Thursday, October 25, 2007

Gone Baby Gone (***)

Directed by Ben Affleck


Ben Affleck has spent his entire career heading huge pictures, and consistently getting pounded by most critics for lackluster performances. For the most part, he seemed not much more than a figure of “handsome man” with nothing but “boyish charm”. This is, though, what makes his turn as director with Gone Baby Gone that much more impressive. An actor, who’s weaved his way in out of the public’s heart more times than he’d like to imagine, has made a film so filled with heart and power, we wonder why he hasn’t been making films before.

The film stars Affleck’s little brother, Casey Affleck as Patrick Kenzie, a private detective who works with his girlfriend Angie Gennaro (Michelle Monaghan). The two are hired by a worried middle-aged woman (Amy Madigan) who wants them to help find her young niece who’d been kidnapped three days before. The child’s mother Helene (Amy Ryan), is a strung-out troublemaker, into drugs and pornography, who does little to help find the child, though occasionally breaking down to say how much she misses her.

Patrick and Angie meet Jack Doyle (Morgan Freeman), the officer in charge of the investigation, and the leader of the Crimes Against Children task force. He once had a child who was kidnapped and murdered, he mentions, and he doesn’t want other parents to feel the pain he felt. They also meet Det. Remy Bressant (Ed Harris), a tough-as-nails cop who’s not afraid to take illegal measures to imprison criminals he knows are innocent. Criminals who abuse children, he feels, are the worst kind of people. With all the people that Patrick must work around, it is inevitable that there will come mistakes in the police works, with people stumbling over each other’s findings. That, though, is where most of the fun of the film comes from, and it shouldn’t be revealed here.

The film’s setting is rooted in Boston, the hometown of the Affleck brothers. This film, much like Mystic River (both are based on novels by Dennis Lehane) really show the deep, dark underbelly of that town. Pain seems to strike deep, and the bad guys are much more colorful and harmful. The films are similar in style, but this film is much more ingrained into it’s setting. Affleck is said to have used a technique of filming many people around the Boston area without there knowledge. Nothing is known of whether or not the people gave their consent to be in the film, but what is accomplished is a feeling of supreme realism. All the characters are elevated by this technique, because everyone is just as spotty as everyone else.

The story itself is based on a novel Affleck once publicly christened as “His favorite”. Again, though, like Mystic River, the strength does not lie within the chase, but the chasers. These men become so enthralled in their search, it seems almost manic. As crime movies go, there are characters with hidden, darker motives, and they are revealed very skillfully. The film’s ability to give us the clues without us even realizing it is uncanny. Unfortunately, the film stalls toward the conclusion, and tries to play cheap tricks. The morals of the film, and the established beliefs tell us that the film should go in another direction. We hope that the ending can be as strong, and powerful as the rest of the film. That is not the case.

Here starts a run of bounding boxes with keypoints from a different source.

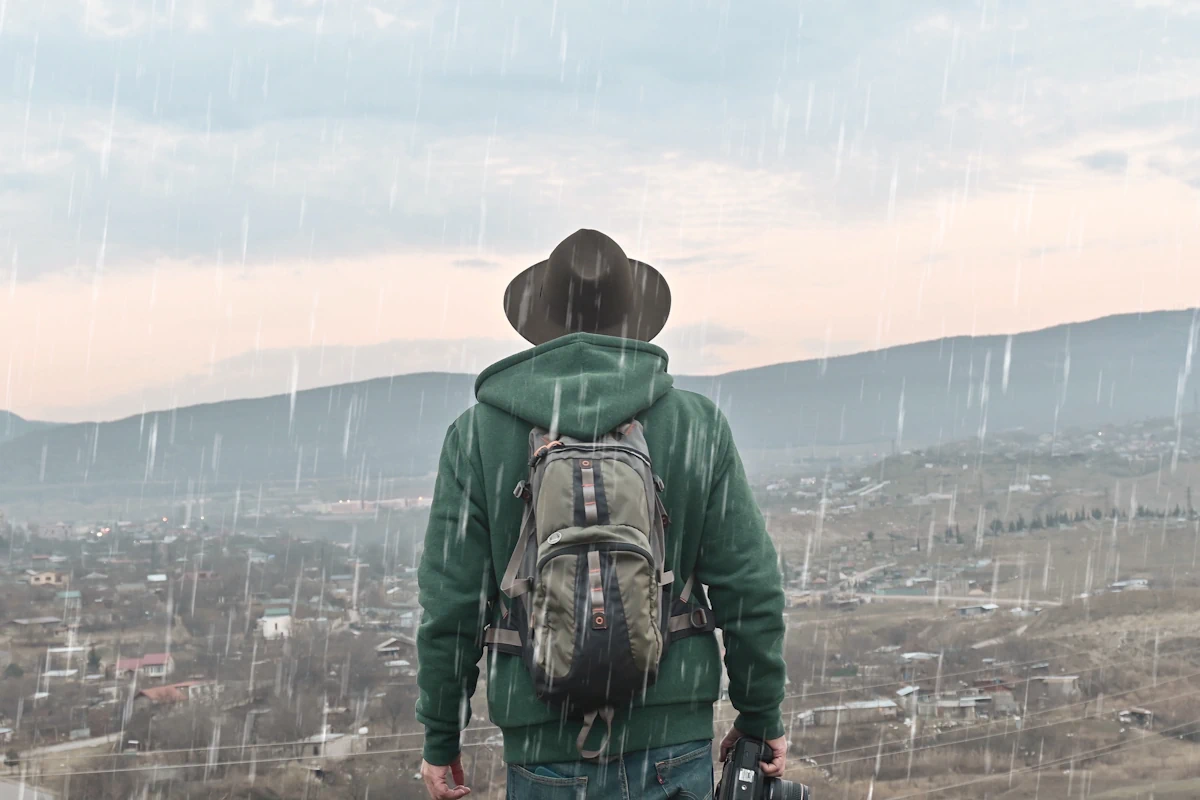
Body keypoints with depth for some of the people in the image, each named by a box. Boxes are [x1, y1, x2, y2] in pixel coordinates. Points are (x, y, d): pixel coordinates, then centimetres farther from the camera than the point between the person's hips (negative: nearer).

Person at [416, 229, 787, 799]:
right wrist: (761, 716, 11)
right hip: (674, 744, 1)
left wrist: (442, 737, 7)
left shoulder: (479, 434, -4)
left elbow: (452, 606, -4)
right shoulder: (697, 425, -1)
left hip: (549, 753, -1)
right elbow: (749, 590, -1)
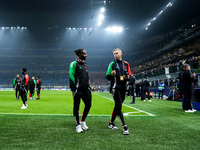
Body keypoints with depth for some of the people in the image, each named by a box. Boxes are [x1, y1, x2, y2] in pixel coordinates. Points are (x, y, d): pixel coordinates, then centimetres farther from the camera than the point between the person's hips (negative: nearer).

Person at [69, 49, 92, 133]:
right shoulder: (74, 64, -8)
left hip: (86, 90, 8)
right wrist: (74, 89, -16)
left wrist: (89, 86, 16)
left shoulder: (85, 64, 17)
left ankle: (82, 121, 27)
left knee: (88, 105, 8)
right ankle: (78, 125, 15)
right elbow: (71, 76, -12)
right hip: (78, 90, -8)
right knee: (76, 107, 2)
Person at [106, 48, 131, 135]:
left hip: (123, 88, 5)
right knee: (118, 107, -11)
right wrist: (111, 74, -20)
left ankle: (111, 123, 25)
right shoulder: (112, 64, 2)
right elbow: (107, 77, 1)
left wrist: (128, 77, -7)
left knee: (117, 107, 11)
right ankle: (124, 126, -11)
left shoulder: (126, 64, 11)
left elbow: (130, 75, 16)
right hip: (116, 88, -4)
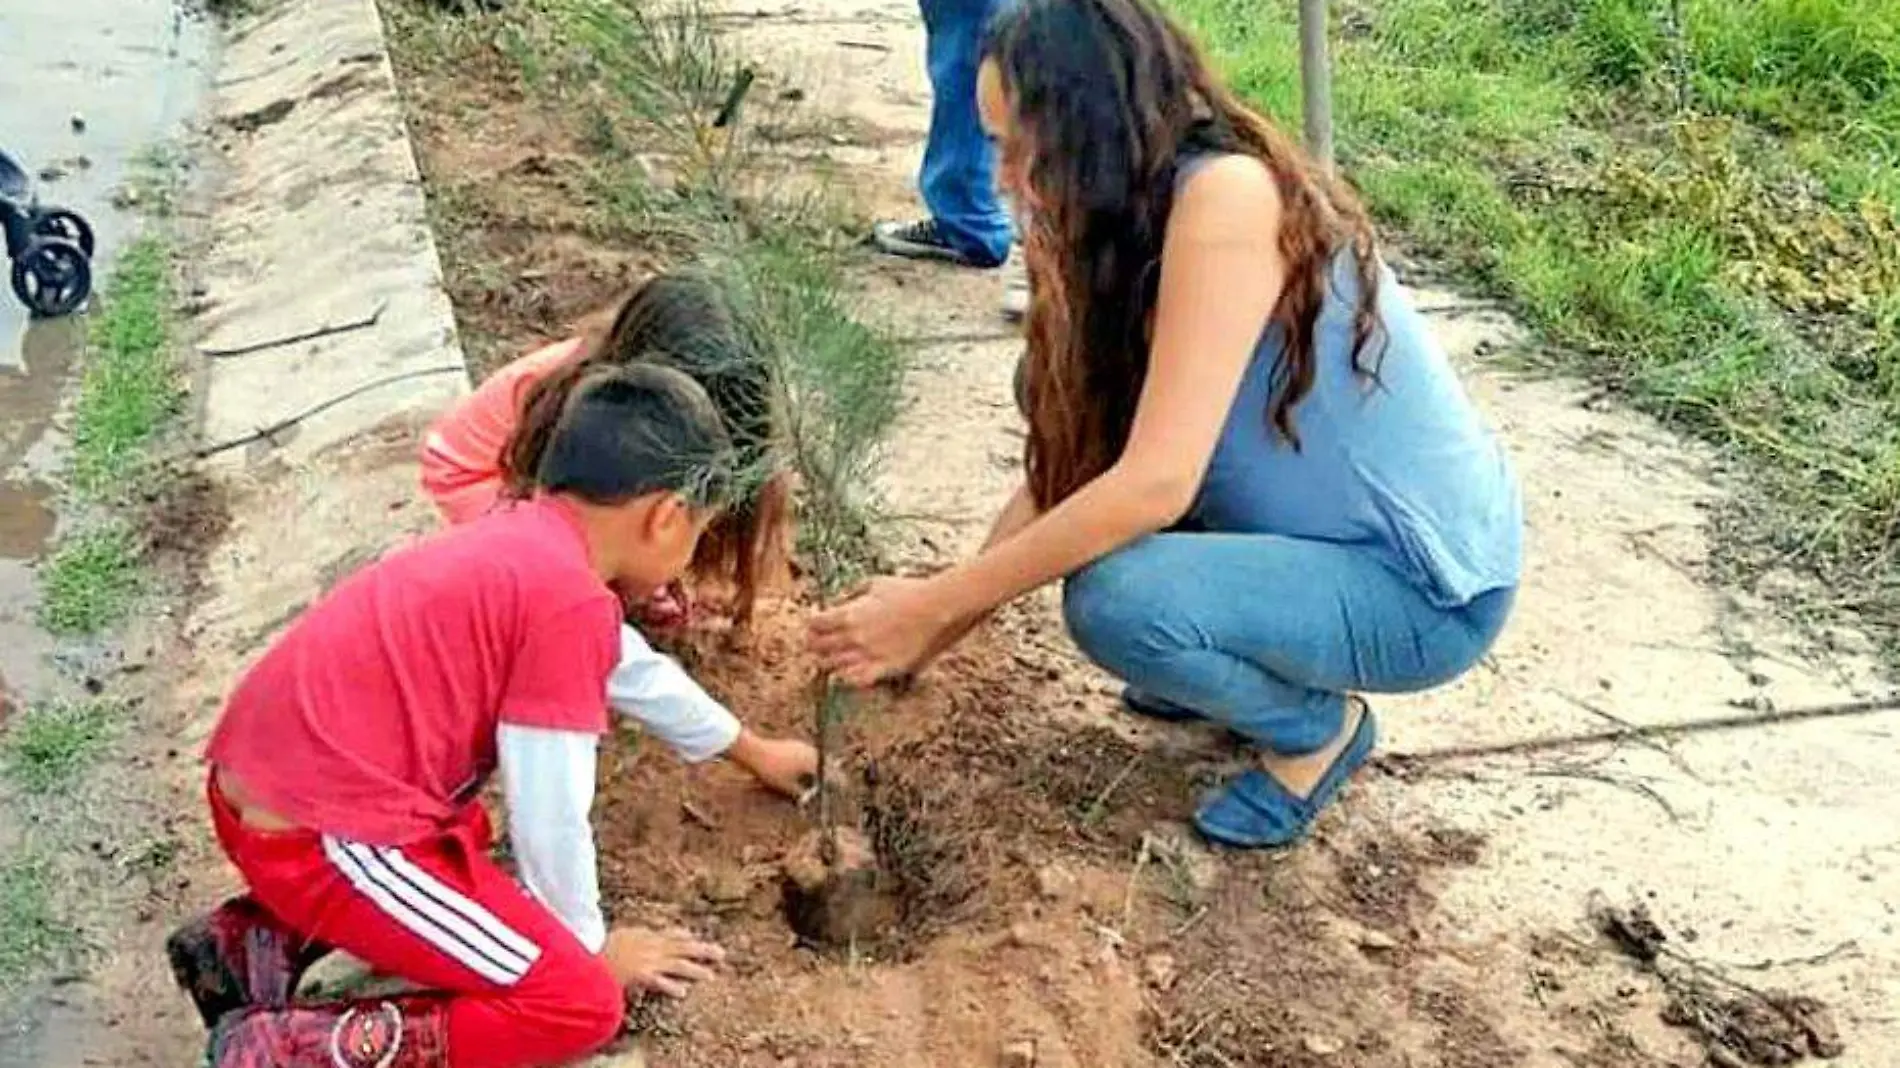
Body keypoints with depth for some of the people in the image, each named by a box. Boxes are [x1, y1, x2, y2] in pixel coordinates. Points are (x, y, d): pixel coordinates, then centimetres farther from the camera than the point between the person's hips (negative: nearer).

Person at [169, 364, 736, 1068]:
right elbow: (552, 817, -12)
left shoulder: (521, 536, 11)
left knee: (469, 835, 38)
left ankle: (260, 943, 19)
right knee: (583, 1004, -5)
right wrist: (591, 944, 6)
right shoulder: (571, 599, -17)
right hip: (321, 837, -10)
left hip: (259, 794, 10)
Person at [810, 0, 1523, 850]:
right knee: (1063, 394, 3)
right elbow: (1059, 470, 3)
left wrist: (932, 605, -24)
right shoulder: (1134, 230, 2)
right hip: (1320, 530, 8)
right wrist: (926, 634, 1)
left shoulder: (1226, 195, -25)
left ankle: (1317, 727, 1)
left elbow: (1154, 485, -30)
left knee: (1116, 601, -29)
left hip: (1428, 590, -8)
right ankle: (1237, 665, 16)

That said, what we are given is a troupe of actors so akin to their roles and motivations, it doesn’t seem to matter that it concludes unsatisfactorily. Casey Affleck solidifies his maturation as an actor, carrying this film without a beat. Patrick Kenzie seems to make choices the audience doesn’t agree with (sometimes he doesn’t agree with them himself), but that’s what makes the character so intriguing. His choices and mistakes surround him, till he wants to collapse, and many times his baby face is questioned about his age. Affleck’s performance is something coming-of-age, and you tend to wonder if the real acting talent in the family actually went to someone else.

Morgan Freeman’s Jack Doyle is not a character outside his range; meaning, this is the kind of part Freeman has been playing a lot the last couple of years: wise, authoritative and probably well-worn. Sure, he is not being challenged, but why challenge a man when he plays a kind of role so perfectly? The same can be said for Ed Harris. He seems to be yelling in movies now more than Al Pacino, but his brooding resentfulness creates one of the most colorful, dynamic characters in the film, and Harris has lived off of his dynamics for some time now. Michelle Monaghan is the closest thing we have to the “heart” of the film. She’s a caring woman, despises the scum she encounters, but overall, holds herself in high esteem. Monaghan doesn’t shy away from Angie’s self-sufficient personality. Amy Ryan’s portrait of disastrous parenting in Helene is probably the best performance in the movie. If anything, the film suffers from not having her on the screen more. She encompasses all the sloppy clothes and averted attention that we’ve come to know all to well in so many parents today.

When I think of this film, the adjective that I seem to think of the most is impressive. The film’s lead and the film’s director impressed me immensely, to the point that I wonder why I ever questioned their talent. The film is not perfect, but a lot of films aren’t. What matters is that the movie works. Affleck gets great performances from a great cast, and gets the most out of his dreary hometown of Boston. What else does he need?